→ Votre objectif: Recopiez à l'identique le passage de la critique de Spirit qui s'ouvre sur les mots contenant « voit le jour, dans » et se clôt sur « vous plaît ! ».

→ Extrait du document:
Spirit

La
vocation première de Frames est de réhabiliter certains films injustement
boudés du public, ou passés directement -Dieu sait pour quelle raison-
à la trappe. Une fois encore nous nous devons donc de rétablir une vérité
au sujet d'un long métrage tout récent. En effet, et contrairement à
ce que l'on a pu lire ici et là ou entendre dans les médias, Spirit
constitue bel et bien un excellent film, fort bien rythmé et avec des
décors on ne peut plus somptueux [ND Pierre, rédac chef : Gersende
défenseur des opprimés et porte-parole des justes causes...].
UN
TIENS VAUT MIEUX QUE DEUX TU L'AURAS
C'en
devient horripilant : combien de projets nous sont chaque mois présentés
comme révolutionnaires ? Combien de longs métrages en chantier nous
vante-t-on les mérites au stade encore embryonnaire de la pré-production
? Tout cela pour qu'au final aboutisse une œuvre, sympathique avec un
peu de chance, déjà mille fois vue auparavant la plupart du temps, médiocre
dans la majorité des cas. L'adage est connu : c'est ceux qui en montrent
le moins qui épatent le plus !
Pour
dix Dinosaure, Shrek et autres Age de Glace insipides, combien de Titan
A.E. et de Géant de Fer surprises ? Façonnés dans l'ombre avec parfois
eux aussi des budgets pharaoniques, ces derniers créent l'événement
parmi les vrais fans d'animation et définissent de nouveaux standards
en terme de grammaire cinématographique. La mythique image du pot de
terre contre le pot de fer, de David contre Goliath. L'issue est connue
mais l'étonnement reste de mise.
Et
puis il y a ces films-bâtards, dont on attend beaucoup au vu des ambitions
avancées et qui, par un malheureux coup du sort, déçoivent, et retombent
tel un soufflé lorsqu'ils ont l'honneur des salles obscures. Spirit
en fait partie. Longtemps annoncé comme proprement révolutionnaire par
les hauts responsables du studio DreamWorks, le projet avait de quoi
faire piaffer d'impatience tout animefan digne de ce nom. Pourtant
en octobre 2002, voilà que le dernier-né de la boîte "qui a créé Shrek"
voit le jour, dans l'indifférence la plus totale. Le rouleau-compresseur
marketing avait pourtant démarré bien en amont avec une exposition médiatique
pour le moins impressionnante : ouverture du festival de Cannes 02 s'il
vous plaît !
La
cause : des critiques presse assassines prétendent renseigner un public
que l'on prévient blasé d'avance. Et n'y vont pas dans la demie-mesure
: "Au moins, les chevaux ne parlent pas, mais le traitement qui leur
est infligé est bien pire : leurs pensées sont formulées et chantées
dans d'atroces morceaux hard FM qui émaillent le film à intervalles
réguliers" (Première) - "A un scénario désastreux, s'ajoute
une animation pratiquement inexistante" (Objectif Cinéma)

→ Données fournies:

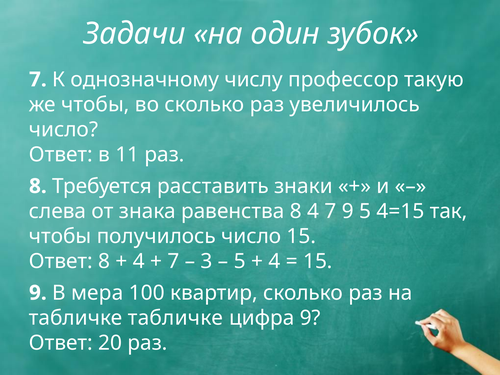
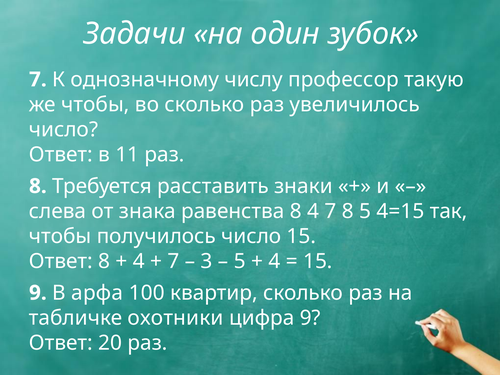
7 9: 9 -> 8
мера: мера -> арфа
табличке табличке: табличке -> охотники
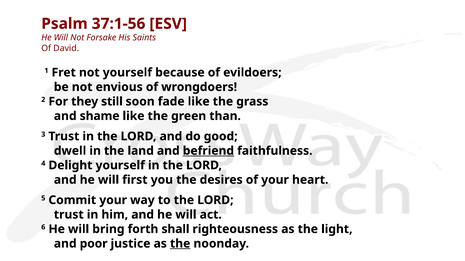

→ Solution de l'exercice:
voit le jour, dans l'indifférence la plus totale. Le rouleau-compresseur
marketing avait pourtant démarré bien en amont avec une exposition médiatique
pour le moins impressionnante : ouverture du festival de Cannes 02 s'il
vous plaît !